SELECTED PASSAGE Block Start

# VoiceMeeter, Butkicker and Odyssey Plus



## The_Nephilim (Mar 3, 2010)

Hi Guys,

I recently bought a Odyssey Plus VR Headset and reconnected my Buttkicker.. To my dismay I need to use a program called VooiceMeeter to get the Buttkicker working with the VR headsets USB Speakers..

Now I had it working for about 2 weeks and I was able to adjust the sound through the Headsets Volume Control..
I had an issue and reinstalled Windows 10 and when I installed VoiceMeeter and ran the configuration I noticed I could no longer control the Sound volume with the volume control on the VR Headset..

Now I sort of remember a different Output device that was listed and now I have a SBZ Output or something, before it was named something else.. for the life of me I can not get the other output to show up in Voicemeter it was the Headset but called something I can't remember what it was called..

SELECTED PASSAGE Block End
RECORDS SHOWN Block Start

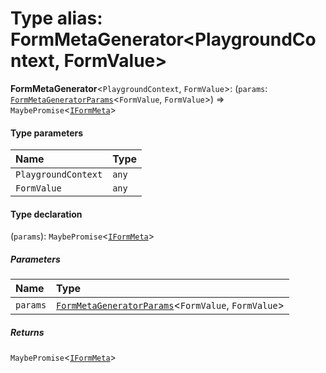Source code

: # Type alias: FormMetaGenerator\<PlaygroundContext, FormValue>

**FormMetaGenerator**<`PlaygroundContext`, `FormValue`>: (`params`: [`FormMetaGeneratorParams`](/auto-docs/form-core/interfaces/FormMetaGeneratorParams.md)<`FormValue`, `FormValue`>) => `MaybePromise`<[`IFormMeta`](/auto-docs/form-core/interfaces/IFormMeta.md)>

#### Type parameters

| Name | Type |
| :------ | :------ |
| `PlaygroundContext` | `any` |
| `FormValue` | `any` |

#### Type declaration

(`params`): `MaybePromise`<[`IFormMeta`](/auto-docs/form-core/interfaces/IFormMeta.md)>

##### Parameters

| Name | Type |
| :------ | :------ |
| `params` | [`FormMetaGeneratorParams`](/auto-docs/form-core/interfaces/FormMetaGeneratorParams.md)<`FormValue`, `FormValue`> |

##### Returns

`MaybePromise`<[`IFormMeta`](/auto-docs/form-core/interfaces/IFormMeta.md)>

RECORDS SHOWN Block End
RECORDS SHOWN Block Start

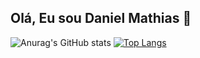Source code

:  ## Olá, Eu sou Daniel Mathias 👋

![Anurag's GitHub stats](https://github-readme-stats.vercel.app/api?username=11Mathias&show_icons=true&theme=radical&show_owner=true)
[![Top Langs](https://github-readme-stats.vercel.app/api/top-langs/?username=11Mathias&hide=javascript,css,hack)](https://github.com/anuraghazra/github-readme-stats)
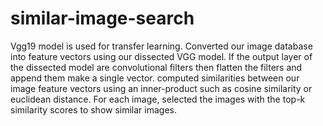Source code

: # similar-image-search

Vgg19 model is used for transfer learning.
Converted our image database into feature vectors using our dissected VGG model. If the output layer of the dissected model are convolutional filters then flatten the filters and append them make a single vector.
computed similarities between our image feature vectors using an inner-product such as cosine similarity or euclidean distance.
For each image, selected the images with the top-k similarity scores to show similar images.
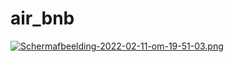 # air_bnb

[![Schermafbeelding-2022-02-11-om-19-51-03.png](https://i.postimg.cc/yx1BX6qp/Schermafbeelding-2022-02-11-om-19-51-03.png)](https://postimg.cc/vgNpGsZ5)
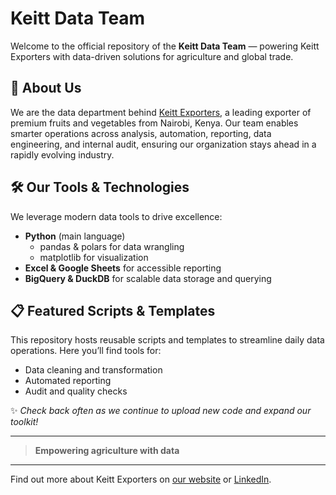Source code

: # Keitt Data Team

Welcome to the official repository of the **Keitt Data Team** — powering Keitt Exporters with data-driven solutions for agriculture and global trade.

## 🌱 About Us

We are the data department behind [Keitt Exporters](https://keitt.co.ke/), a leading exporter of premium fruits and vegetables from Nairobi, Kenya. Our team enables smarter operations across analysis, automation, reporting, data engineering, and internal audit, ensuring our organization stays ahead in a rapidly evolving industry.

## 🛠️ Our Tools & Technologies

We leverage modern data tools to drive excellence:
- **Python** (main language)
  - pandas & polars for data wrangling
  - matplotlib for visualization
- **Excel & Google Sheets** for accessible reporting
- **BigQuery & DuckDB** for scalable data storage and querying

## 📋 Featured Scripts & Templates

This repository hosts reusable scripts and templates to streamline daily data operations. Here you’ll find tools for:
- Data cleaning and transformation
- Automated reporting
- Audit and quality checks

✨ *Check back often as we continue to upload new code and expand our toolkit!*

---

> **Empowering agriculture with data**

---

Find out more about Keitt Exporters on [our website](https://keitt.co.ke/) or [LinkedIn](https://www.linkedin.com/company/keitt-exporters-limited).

RECORDS SHOWN Block End
RECORDS SHOWN Block Start

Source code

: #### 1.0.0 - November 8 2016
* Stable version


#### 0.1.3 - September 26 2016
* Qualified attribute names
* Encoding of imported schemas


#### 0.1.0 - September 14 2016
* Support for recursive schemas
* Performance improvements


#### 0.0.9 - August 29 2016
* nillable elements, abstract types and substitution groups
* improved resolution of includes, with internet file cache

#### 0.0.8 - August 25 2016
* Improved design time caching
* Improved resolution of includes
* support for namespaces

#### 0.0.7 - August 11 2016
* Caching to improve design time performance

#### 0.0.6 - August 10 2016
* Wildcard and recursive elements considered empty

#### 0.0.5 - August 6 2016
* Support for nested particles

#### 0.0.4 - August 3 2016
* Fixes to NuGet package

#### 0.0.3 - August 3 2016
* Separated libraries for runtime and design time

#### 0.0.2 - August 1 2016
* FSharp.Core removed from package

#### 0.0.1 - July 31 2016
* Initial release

RECORDS SHOWN Block End

▶ [DIRECTIONS]:
• A. Count the lines in the entries that contain the string "PlaygroundContext", treating uppercase and lowercase as distinct. Reply with the number only.
• B. Extend the forum thread on VoiceMeeter, the Buttkicker and the Odyssey Plus headset, picking up after its final sentence.

▶ [EXERCISE RESULTS]:
• A. 3

• B.
But I think the entire problem of me not being able to control the Sound volume with the Volume buttons is because it is not set to the other device.. I was wondering why the SBZ output is there now and not the other output it showed before.. 

There was a Macros or something I could use to control the volume in the program VoiceMeeter but that raises the entire spectrum of Volume including the buttkicker which before it only increased the volume inn the headset when using the volume control on the VR Headset.

So does anybody else use this program that can help me get the device that was listed from before I Reinstalled Win 10 with VoiceMeeter..

I tried uninstalling the program and deleting the reg entries but it has been fruitless.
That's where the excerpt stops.